TikTok traction is also building at Magnificat, with 700 to 1,200 people on average viewing their videos within hours of their posting. “One of the appeals of TikTok is that content creators are honing their message to be within a minute long, so it takes creativity, editing and thinking about what message to convey and the most engaging way to do it,” Madden says.
The combination of music, video, text and filters opens up all sorts of options for creating grabby clips that get shared — like one of Magnificat’s Night-in-Blue TikToks with holiday bells in the background and a mad dash to— of all things — a plate of spaghetti. “It was a rushed holiday sound and one of my friends running to get the pasta dinner, which is a big part of the Night-in-Blue celebration,” Benevento says. “We wanted to highlight the fun part of the evening.”
Like Lake Catholic, Magnificat has leveraged TikTok as a way to show off the campus to prospective students, especially during times when the building wasn’t open. “We created day-in-a-life videos that were student-run,” Madden says. “That way, students who could not come to shadow could see our new Science Innovation Center.”
As a way to increase viewership, TikToks can be uploaded to other social media platforms such as Instagram, which gives each video new life with a (mostly) new audience. “We’ve had great reception,” Benevento says.
RULES OF ENGAGEMENT
As with any social media platform, schools are putting forth guidelines and restrictions on content that can be posted and shared on school accounts.
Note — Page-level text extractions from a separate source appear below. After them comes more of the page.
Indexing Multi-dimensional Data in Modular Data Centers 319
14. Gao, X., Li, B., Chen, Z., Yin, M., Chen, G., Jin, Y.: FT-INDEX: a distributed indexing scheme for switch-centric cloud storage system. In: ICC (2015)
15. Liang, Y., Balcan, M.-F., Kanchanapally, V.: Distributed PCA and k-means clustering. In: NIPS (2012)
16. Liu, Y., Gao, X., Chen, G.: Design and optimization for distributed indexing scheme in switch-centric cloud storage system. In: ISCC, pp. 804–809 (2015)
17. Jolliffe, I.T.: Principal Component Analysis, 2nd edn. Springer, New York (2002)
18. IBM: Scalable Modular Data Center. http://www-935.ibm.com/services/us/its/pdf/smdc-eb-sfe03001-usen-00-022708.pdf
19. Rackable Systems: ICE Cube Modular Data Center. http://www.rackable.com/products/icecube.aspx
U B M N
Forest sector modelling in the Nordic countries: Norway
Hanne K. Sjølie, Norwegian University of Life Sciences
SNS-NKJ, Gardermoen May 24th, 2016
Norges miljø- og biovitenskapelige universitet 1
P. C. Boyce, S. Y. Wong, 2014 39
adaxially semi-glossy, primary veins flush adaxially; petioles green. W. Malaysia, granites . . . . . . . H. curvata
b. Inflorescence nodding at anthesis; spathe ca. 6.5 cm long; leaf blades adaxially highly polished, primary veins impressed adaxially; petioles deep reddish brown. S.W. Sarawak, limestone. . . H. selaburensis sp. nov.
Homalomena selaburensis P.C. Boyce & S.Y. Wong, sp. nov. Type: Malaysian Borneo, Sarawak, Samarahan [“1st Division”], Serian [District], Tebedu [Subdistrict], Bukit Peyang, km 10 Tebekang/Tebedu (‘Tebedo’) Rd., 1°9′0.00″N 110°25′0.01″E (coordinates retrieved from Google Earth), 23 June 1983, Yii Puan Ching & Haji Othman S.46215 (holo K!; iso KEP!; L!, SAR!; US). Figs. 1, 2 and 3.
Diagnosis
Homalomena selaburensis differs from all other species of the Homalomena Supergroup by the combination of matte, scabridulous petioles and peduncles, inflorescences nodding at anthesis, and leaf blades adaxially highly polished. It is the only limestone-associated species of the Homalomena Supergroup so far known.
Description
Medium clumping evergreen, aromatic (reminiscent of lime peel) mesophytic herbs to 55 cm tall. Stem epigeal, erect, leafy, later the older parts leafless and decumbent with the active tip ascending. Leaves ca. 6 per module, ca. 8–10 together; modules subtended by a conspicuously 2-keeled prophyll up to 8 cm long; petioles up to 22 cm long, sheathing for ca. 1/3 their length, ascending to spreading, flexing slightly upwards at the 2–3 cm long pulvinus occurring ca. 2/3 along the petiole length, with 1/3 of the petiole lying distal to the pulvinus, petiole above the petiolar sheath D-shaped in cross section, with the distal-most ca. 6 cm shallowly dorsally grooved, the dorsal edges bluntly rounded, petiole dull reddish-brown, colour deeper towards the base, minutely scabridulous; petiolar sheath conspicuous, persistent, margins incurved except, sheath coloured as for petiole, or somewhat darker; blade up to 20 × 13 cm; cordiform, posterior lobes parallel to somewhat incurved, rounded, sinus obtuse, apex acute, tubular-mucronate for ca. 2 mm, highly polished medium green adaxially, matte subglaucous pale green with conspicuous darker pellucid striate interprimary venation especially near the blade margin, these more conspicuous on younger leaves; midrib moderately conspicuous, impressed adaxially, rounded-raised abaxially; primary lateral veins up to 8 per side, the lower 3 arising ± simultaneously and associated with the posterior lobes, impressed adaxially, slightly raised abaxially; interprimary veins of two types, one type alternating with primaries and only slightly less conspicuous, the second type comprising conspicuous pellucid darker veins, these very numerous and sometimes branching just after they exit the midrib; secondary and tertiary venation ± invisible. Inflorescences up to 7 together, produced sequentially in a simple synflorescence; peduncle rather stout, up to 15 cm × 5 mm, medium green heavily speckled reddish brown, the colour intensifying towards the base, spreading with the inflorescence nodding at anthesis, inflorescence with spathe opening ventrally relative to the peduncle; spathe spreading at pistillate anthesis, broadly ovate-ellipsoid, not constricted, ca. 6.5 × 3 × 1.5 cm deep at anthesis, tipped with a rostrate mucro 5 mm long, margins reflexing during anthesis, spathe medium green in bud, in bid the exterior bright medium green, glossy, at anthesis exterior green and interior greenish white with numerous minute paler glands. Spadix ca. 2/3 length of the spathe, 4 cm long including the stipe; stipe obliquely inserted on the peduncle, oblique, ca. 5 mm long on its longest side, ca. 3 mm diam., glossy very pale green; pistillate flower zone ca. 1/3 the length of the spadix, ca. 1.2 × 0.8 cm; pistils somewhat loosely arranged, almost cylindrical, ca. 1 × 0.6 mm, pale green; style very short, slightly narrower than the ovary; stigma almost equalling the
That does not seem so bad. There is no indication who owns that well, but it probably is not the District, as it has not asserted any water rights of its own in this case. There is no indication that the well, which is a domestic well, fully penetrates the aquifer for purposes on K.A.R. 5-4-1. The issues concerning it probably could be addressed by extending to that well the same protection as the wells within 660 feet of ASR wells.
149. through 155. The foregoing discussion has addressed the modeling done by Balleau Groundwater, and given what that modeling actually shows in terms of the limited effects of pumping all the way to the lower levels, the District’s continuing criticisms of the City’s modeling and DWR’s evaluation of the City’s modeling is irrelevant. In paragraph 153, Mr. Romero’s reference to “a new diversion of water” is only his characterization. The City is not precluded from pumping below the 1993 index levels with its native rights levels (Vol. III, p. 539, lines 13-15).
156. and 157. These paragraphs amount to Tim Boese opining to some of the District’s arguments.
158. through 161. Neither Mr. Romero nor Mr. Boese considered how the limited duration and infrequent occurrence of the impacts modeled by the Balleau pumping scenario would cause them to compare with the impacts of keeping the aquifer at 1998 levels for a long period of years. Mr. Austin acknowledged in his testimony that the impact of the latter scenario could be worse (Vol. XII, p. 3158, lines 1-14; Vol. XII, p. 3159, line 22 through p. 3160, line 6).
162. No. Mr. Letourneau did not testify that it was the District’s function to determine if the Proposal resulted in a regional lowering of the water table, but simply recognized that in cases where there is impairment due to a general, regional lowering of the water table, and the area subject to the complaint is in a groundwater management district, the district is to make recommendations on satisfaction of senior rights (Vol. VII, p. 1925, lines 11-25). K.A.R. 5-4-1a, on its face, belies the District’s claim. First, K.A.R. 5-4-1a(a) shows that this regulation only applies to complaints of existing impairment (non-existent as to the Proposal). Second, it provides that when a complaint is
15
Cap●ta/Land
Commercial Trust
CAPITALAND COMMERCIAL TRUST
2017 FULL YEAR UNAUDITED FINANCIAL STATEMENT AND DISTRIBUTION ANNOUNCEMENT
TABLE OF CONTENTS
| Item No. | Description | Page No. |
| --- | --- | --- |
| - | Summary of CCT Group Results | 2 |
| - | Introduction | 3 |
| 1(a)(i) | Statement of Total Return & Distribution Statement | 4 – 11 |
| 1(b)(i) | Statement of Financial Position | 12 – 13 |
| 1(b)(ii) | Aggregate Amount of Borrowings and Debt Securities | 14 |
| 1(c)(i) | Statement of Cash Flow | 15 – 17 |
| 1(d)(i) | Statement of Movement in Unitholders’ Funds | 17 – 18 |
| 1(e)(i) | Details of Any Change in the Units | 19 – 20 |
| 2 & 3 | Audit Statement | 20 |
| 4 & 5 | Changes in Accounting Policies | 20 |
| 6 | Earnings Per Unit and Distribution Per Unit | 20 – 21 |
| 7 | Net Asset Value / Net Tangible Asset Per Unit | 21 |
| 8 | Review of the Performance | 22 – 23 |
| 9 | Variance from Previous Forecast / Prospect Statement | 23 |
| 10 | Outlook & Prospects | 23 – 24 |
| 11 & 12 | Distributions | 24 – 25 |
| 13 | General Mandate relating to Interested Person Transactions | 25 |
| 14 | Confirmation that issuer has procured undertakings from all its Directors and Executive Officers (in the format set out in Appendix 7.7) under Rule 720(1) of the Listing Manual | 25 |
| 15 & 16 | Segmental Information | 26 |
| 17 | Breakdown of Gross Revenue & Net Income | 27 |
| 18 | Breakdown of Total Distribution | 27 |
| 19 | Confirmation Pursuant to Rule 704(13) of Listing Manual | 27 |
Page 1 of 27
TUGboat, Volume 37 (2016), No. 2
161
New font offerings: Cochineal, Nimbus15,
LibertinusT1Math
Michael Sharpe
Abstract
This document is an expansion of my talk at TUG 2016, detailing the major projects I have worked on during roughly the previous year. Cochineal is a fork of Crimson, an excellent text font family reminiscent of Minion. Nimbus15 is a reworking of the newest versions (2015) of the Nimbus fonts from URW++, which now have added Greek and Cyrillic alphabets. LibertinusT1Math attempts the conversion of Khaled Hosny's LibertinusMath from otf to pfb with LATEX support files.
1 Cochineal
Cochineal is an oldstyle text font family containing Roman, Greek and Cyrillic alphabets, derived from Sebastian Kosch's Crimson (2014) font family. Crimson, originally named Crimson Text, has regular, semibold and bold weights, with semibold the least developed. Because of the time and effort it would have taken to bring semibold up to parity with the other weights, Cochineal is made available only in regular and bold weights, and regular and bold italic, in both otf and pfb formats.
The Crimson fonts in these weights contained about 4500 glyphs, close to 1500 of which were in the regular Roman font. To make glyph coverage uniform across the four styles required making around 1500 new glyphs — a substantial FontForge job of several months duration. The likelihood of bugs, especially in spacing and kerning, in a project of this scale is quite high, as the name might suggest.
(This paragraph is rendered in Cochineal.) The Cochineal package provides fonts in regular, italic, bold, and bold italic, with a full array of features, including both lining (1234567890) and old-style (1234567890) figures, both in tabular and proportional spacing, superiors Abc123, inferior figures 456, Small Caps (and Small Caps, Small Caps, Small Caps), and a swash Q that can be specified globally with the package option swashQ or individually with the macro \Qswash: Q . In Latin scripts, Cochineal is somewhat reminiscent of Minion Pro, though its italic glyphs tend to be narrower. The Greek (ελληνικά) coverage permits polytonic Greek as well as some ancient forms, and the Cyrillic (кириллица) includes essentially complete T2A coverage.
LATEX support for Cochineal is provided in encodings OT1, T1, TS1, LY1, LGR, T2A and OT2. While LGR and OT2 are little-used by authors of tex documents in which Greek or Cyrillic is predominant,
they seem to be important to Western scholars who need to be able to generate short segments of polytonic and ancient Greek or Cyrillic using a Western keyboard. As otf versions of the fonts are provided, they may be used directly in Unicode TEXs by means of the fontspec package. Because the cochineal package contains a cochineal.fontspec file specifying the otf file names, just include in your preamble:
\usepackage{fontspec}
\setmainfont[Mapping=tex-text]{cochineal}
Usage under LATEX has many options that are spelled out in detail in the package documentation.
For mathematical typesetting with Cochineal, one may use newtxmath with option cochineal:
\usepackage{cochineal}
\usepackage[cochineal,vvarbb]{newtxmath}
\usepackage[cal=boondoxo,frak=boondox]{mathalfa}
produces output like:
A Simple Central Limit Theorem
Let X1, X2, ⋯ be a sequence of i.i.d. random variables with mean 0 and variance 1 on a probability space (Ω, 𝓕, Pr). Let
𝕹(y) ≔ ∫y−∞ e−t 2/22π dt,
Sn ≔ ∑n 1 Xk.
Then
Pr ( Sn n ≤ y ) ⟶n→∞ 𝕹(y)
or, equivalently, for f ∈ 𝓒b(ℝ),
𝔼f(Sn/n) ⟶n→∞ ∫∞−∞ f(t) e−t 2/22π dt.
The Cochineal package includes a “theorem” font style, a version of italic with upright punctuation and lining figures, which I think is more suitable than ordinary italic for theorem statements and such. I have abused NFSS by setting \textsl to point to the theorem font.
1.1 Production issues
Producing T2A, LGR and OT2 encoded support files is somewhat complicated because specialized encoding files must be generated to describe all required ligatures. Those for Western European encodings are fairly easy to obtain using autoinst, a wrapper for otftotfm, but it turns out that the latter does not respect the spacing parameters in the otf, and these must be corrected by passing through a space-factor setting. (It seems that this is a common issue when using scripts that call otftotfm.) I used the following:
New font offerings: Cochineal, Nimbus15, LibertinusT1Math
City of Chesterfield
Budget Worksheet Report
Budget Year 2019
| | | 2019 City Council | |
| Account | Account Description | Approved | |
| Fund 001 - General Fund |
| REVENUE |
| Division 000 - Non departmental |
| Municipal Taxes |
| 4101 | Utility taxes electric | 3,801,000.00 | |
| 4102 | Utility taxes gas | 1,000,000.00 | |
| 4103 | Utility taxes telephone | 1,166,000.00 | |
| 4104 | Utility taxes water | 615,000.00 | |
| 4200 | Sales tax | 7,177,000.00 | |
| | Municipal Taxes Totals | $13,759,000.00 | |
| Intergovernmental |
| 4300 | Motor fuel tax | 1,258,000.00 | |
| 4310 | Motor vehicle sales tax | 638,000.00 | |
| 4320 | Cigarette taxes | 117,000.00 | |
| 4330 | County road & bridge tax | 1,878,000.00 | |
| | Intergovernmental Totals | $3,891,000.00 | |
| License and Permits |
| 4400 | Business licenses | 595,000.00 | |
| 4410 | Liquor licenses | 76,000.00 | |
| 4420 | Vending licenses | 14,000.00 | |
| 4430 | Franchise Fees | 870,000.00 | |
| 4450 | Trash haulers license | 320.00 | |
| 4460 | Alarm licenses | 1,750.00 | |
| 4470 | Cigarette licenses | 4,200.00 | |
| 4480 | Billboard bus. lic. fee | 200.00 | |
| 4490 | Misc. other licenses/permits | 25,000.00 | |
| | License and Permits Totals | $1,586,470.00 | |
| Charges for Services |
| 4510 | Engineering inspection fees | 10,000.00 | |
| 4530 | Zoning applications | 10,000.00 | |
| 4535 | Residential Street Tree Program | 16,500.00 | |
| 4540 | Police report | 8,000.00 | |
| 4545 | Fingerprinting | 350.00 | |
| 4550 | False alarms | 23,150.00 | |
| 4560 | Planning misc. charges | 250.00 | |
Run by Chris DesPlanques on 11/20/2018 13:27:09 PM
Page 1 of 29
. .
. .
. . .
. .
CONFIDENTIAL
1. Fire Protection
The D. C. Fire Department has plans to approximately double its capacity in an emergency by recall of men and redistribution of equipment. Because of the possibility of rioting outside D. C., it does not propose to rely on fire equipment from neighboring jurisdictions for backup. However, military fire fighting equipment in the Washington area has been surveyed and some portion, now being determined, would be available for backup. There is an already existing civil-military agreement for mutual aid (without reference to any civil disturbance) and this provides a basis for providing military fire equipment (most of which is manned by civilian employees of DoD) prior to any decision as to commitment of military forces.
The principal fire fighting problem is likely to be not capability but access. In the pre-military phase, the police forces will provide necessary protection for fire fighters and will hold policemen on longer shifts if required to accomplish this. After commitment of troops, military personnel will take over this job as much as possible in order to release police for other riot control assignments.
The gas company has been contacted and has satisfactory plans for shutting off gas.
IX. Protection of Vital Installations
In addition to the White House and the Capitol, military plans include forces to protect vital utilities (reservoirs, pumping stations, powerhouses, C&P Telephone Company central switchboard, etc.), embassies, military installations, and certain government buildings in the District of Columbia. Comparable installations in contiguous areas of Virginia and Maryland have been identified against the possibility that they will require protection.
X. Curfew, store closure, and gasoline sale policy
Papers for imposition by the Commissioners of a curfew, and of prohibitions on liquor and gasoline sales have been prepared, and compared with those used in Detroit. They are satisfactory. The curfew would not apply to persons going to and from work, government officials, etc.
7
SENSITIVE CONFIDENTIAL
At Lake Catholic, Maloney holds the TikTok login and password and moderates the page. She’ll provide students with that information as they’re putting together a plan for their video. “They can create the TikTok and we review it as a group,” she says. “The club weighs in and if we feel it’s appropriate and good to go, we post it.”
Many TikTok trends, spoofs and songs are not appropriate for representing the school — no matter how popular they are. “We stay away from those things and only post if it keeps our Catholic identity in the forefront,” says Maloney. So far, ensuring that videos are appropriate has been no problem.
TikToks go through a marketing review at Magnificat. Anyone in the school can submit a TikTok, which Madden ensures is in keeping with the school’s mission. “Certainly, TikToks can be fun and silly, but still within the guidelines, and we’ve never had an issue with students submitting content that was not within our purview,” she says.
While Madden holds the password and posts students’ TikToks, it’s the students’ account to run with and engage other students, alumnae and community members.
“It’s teaching the leadership skills of coming up with an idea, going through the process of proposing it to administration and then helping to facilitate it and set it up,” she says. “We are always making sure our students know they have a voice, and we want to hear from them about what they are doing.”